At Apple, even a new user interface action received its own descriptive name: “Force Click.”
What about the vibrating haptics going on underneath the new Force Touch trackpad? It’s powered by Apple’s “Taptic Engine,” which debuted last year when the Apple Watch was announced.
What the heck is a Taptic Engine? Most people don’t know what haptics is because the name itself doesn’t lend any clues, but Taptic Engine? All you have to do is make the connection between the “tap” in Taptic to head down the path of enlightenment. Taptic, like Retina — which makes an English-speaking person think of an eye — has a core element of its name that signifies the intended meaning.
This is pure brilliance, and Apple has woven its naming strategy throughout its marketing and sales efforts.
For a long time, Apple has been proud of the internally constructed elegance of its products, for instance. You’ll find no stray tape or glue or globs of anything on the inside of a MacBook. Apple shows off the internals as if it were a car salesman lifting up the hood to show off the engine — as if most car buyers had any idea what they were looking at.

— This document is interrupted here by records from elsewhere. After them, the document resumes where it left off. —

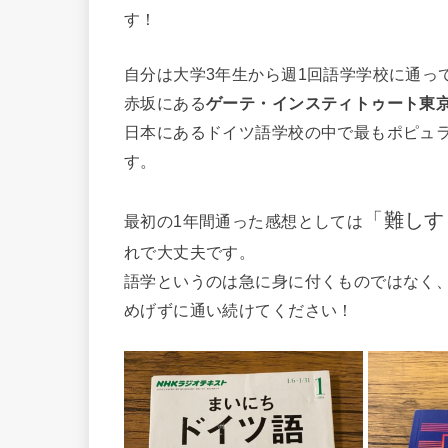
す！
自分は大学3年生から週1回語学学校に通っ
赤坂にある
ゲーテ・インスティトゥート東
日本にあるドイツ語学校の中で最もポピュ
す。
「難しす
最初の1年間通った感想としては
れで大丈夫です。
語学というのは急に身に付くものではなく
めげずに通い続けてください！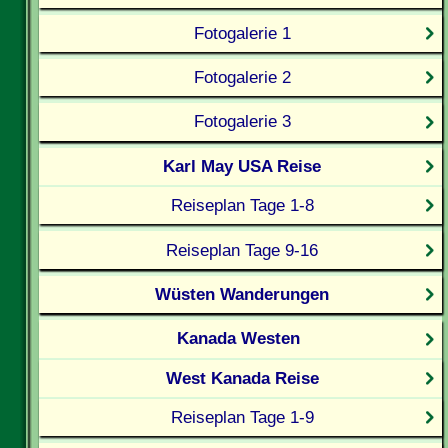
Fotogalerie 1
Fotogalerie 2
Fotogalerie 3
Karl May USA Reise
Reiseplan Tage 1-8
Reiseplan Tage 9-16
Wüsten Wanderungen
Kanada Westen
West Kanada Reise
Reiseplan Tage 1-9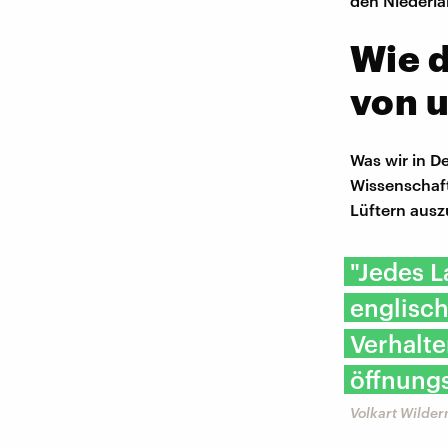
den Niederla
Wie d
von u
Was wir in D
Wissenschaft
Lüftern ausz
"Jedes L
englisch
Verhalte
öffnungs
Volkart Wilder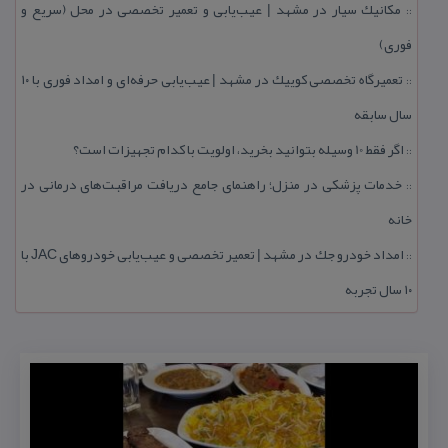
مكانیك سیار در مشهد | عیب‌یابی و تعمیر تخصصی در محل (سریع و
::
فوری)
تعمیرگاه تخصصی كوییك در مشهد | عیب‌یابی حرفه‌ای و امداد فوری با ۱۰
::
سال سابقه
اگر فقط 10 وسیله بتوانید بخرید، اولویت با كدام تجهیزات است؟
::
خدمات پزشكی در منزل؛ راهنمای جامع دریافت مراقبت‌های درمانی در
::
خانه
امداد خودرو جك در مشهد | تعمیر تخصصی و عیب‌یابی خودروهای JAC با
::
۱۰ سال تجربه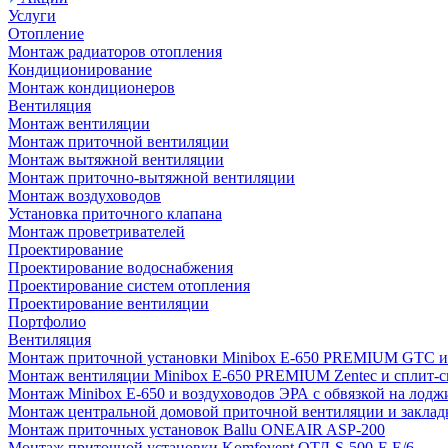
Услуги
Отопление
Монтаж радиаторов отопления
Кондиционирование
Монтаж кондиционеров
Вентиляция
Монтаж вентиляции
Монтаж приточной вентиляции
Монтаж вытяжной вентиляции
Монтаж приточно-вытяжной вентиляции
Монтаж воздуховодов
Установка приточного клапана
Монтаж проветривателей
Проектирование
Проектирование водоснабжения
Проектирование систем отопления
Проектирование вентиляции
Портфолио
Вентиляция
Монтаж приточной установки Minibox E-650 PREMIUM GTC и 
Монтаж вентиляции Minibox E-650 PREMIUM Zentec и сплит-сис
Монтаж Minibox E-650 и воздуховодов ЭРА с обвязкой на лодж
Монтаж центральной домовой приточной вентиляции и закладк
Монтаж приточных установок Ballu ONEAIR ASP-200
Монтаж приточной установки Komfovent ОТД-S-500-F-E/6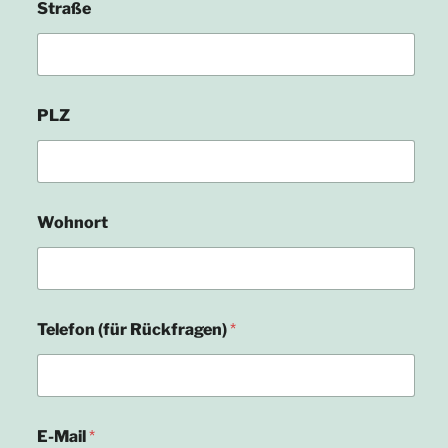
Straße
PLZ
Wohnort
Telefon (für Rückfragen)
*
E-Mail
*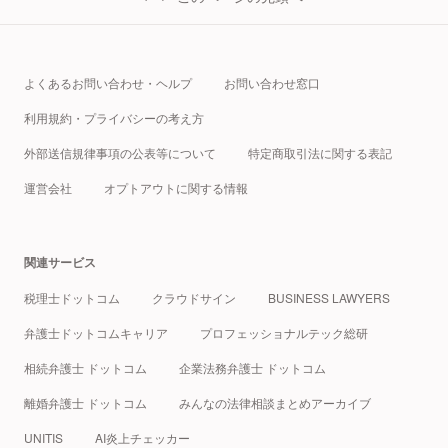
よくあるお問い合わせ・ヘルプ
お問い合わせ窓口
利用規約・プライバシーの考え方
外部送信規律事項の公表等について
特定商取引法に関する表記
運営会社
オプトアウトに関する情報
関連サービス
税理士ドットコム
クラウドサイン
BUSINESS LAWYERS
弁護士ドットコムキャリア
プロフェッショナルテック総研
相続弁護士 ドットコム
企業法務弁護士 ドットコム
離婚弁護士 ドットコム
みんなの法律相談まとめアーカイブ
UNITIS
AI炎上チェッカー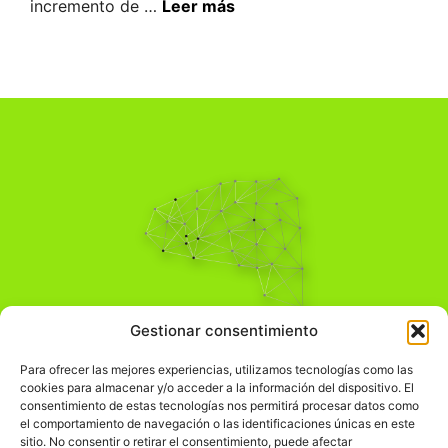
incremento de …
Leer más
Pensamiento Crítico
Gestionar consentimiento
Para una acción solidaria.
Comprender el mundo para transformarlo.
Para ofrecer las mejores experiencias, utilizamos tecnologías como las
cookies para almacenar y/o acceder a la información del dispositivo. El
consentimiento de estas tecnologías nos permitirá procesar datos como
el comportamiento de navegación o las identificaciones únicas en este
Información Legal
sitio. No consentir o retirar el consentimiento, puede afectar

When Apple introduced the Apple Watch, it showed off the inside of its Apple Watch on its marketing splash pages, with a section showing a rectangle of nothing… except that innocuous rectangle was the Apple Taptic Engine.
There’s more going on with the Apple Watch, though. Consider Apple’s “Digital Crown.” It’s a small thing, right, but incredibly powerful. How many people could even tell you what the “crown” of a watch was before the Apple Watch? Now it’s a feature that will connect the traditional past of a watch with the future of digital wearables.
Even using the Apple Watch gets a dose of Apple naming power — “Glances.” As Apple put it, “We optimized your favorite apps for the wrist by developing Glances — scannable summaries of the information you seek out most frequently. To see them, you simply swipe up from your watch face.”
Wow. Except even this name is doing double-duty: Glances implies a “use case” for the Apple Watch. Why buy an Apple Watch? Because you can see important information in a quick glance, from your wrist, which seems sort of cool, right?
Contrast this to the new Samsung Galaxy S6 edge. Some of the initial tech press reactions — from Android lovers and Samsung aficionados — seem to appreciate the edge glass and how it can be used for alerts and user interface shortcuts… but they aren’t quite sure how to easily explain what it is or why it exists. This isn’t their fault. In fact, many of them aren’t sure if it’s important or just some sort of tech spaghetti thrown on the wall that only true pasta lovers will actually want.
If the “edge” on the Samsung Galaxy S6 edge is a premium feature, how is it premium again?
The best thing about the edge is that it can be used with your favorite contacts. I could find some uses for more instant access to my most-used contacts. Maybe it could be called a “Contact Edge.” But what if developers might be able to use the Contact Edge for future apps that wouldn’t have anything to do contacts? Damn. Maybe that would be a bad name. Or maybe not. What I wonder is this: Did it even occur to Samsung to name it at all?